Regardless of when you plan to retire, it is a major life step that takes significant planning and prep work. This is especially true if you plan on retiring early. Early retirement requires particularly aggressive saving because you have less time to set aside money for retirement, and more time you’ll need to survive on those savings.
1.) Assess your current – and future – financial situation
If you plan on spending fewer years in the work force, it is especially critical that you know where you stand financially and what you need long-term.
How much are you putting toward retirement right now? What are your debts and assets? And what will your annual expenses during retirement be? You need to get a clear view of those numbers so you can determine how soon you can retire.
From there, it’s simple math. How many years from now do you plan to retire? How much do you need to have saved by that date? That will give you your annual savings target.
2.) Create a game plan
Once you have a real goal in place, the hard part is getting there. If you need to work aggressively to hit your savings target, look closely at your budget. What expenses can you cut, and where can you add more income? Consider how you can make more money in your career, as well as where you can add income from other sources.

● Data segment
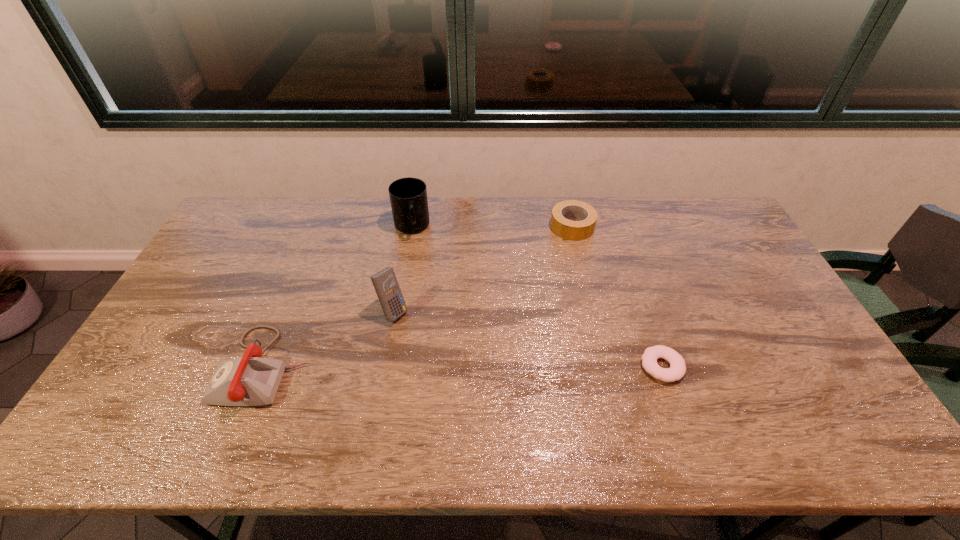
Find the location of a particular element. This screenshot has width=960, height=540. free spot located 0.220m on the dial of the third tallest object is located at coordinates (139, 367).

● What you will do
1. Answer the following from the retirement planning text:
(a) Why does early retirement require particularly aggressive saving?
(b) What do the number of years until retirement and the amount needed by that date give you?
(c) Where does the text suggest considering how to make more money?
2. Copy from the retirement planning text, word for word, the passage from "How much are" up to and including "annual savings target.".
The lines after the retirement planning text are separate material and have no connection to it.

● Answers in order
1.
(a) You have less time to set aside money for retirement and more time you will need to survive on those savings.
(b) Your annual savings target.
(c) In your career, and from other sources.

2.
How much are you putting toward retirement right now? What are your debts and assets? And what will your annual expenses during retirement be? You need to get a clear view of those numbers so you can determine how soon you can retire.
From there, it’s simple math. How many years from now do you plan to retire? How much do you need to have saved by that date? That will give you your annual savings target.